Veo señales indicadoras de que el deporte dominicano está en un notable avance, por no decir “extraordinario avance”, en el deporte de la zona, del continente y del “mundo”. ¿Es RD la nueva Cuba deportiva?
¿Del mundo? Es correcto porque el surgimiento de Marileidy Paulino y los demás jóvenes de campo y pista han colocado a Dominicana en el mapa mundial del atletismo, algo que no sucedía desde los tiempos de Félix Sánchez y Luguelin Santos.
Y lo más relevante de este caso es que casi todos son jóvenes y podrían estar en la cima del atletismo por los próximos 7 años.
También debo citar los logros y avances del fútbol, en todas las categorías. Recientemente, el equipo Cibao FC perdió dos juegos de clasificación zonal ante un equipo de Honduras. No ocurría antes que RD enfrentara equipos de lo mejor del fútbol de Centro y Sudamérica y ambos juegos estuvieron en transmisión Premium de ESPN, lo cual es tremendo figureo. Ya ustedes saben que el fútbol sub-23 se metió a la copa mundial de esa categoría y también a los Juegos Olímpicos de París.
La presencia del béisbol en el plano internacional es aplastante. No solo están los casi 100 dominicanos en MLB, también centenares de jugadores en las ligas menores y ahora son importaciones de primera línea en México, las ligas asiáticas, Europa y Centroamérica.
El baloncesto masculino tiene conquistas que aquí no vemos con mucha claridad. Porque eso de estar luchando nuevamente por llegar hasta la copa mundial del próximo año, de por sí tiene muchísimo significado.
El volibol femenino está en una transición, se retiran veteranas y llegan los relevos, pero como quiera siguen ganando. Las Reinas del Caribe tienen talento suficiente nuevo para seguir echando el pleito.
Hace par de semanas, en un mismo día, dos boxeadores RD se proclamaron campeones mundiales y actualmente tenemos tres, aunque el ruido no se escuche tan alto.
¿Y por qué este progreso, estos avances? El amigo Gilberto Soriano, abogado, deportista y comunicador, mantiene un planteamiento público por el establecimiento de una política de Estado para el deporte dominicano.
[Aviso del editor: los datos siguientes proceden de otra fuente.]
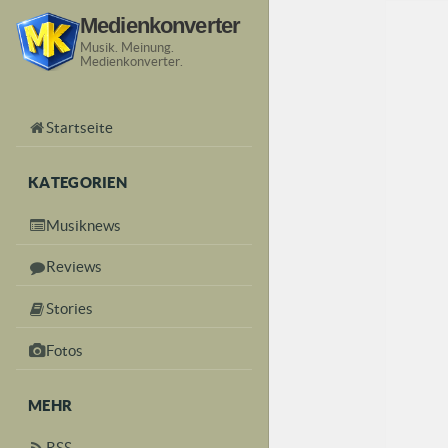
Medienkonverter
Musik. Meinung.
Medienkonverter.
Startseite
KATEGORIEN
Musiknews
Reviews
Stories
Fotos
MEHR
RSS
Creo que tiene razón en tal exigencia, pero mientras llega eso debemos destacar estos logros porque son reales y hablan muy bien de la capacidad y la vocación de nuestros atletas.
EL RECEPTOR: Dice Will Smith, receptor de los Dodgers de Los Angeles y cuarto bate de la alineación, que luego de haber sido campeón con su equipo, ahora tiene por meta ser campeón del clásico mundial. ¿Qué les parece? Ya Estados Unidos tiene a J.T. Realmuto, uno de los mejores de la posición, y Smith se adiciona como segundo receptor.
Además, el equipo tiene asegurados ya a los inicialistas Pete Alonso y Paul Goldschmidt, al segunda base Trevor Story, al short Tim Anderson, al antesalista Nolan Arenado y los jardineros Mookie Betts, Cedric Mullins, Mike Trout y Kyle Tucker.
Los rosters del clásico serán de 28 jugadores, 13 de ellos lanzadores y no entiendo por qué estos estelares de MLB se están adelantando tanto en dar el sí. ¿Es algo espontáneo o les están pidiendo tal cosa?
Estados Unidos es campeón del pasado clásico y buscan repetir.
Lo que ellos ignoran es que el gerente general dominicano, Nelson Cruz, y su manager Rodney Linares, están armando también su trabuco y los darán a conocer al paso, sin prisa. La batalla será dura.
EL YERNO: Me dice Alex Rodríguez, el periodista de Listín, que el jardinero Gilberto Celestino es yerno de Rafael Uribe, presidente de la Federación de Baloncesto. Por eso es que Uribe va tanto al estadio Quisqueya. Aquí pertenece a los Toros, en liga mayor a Minnesota.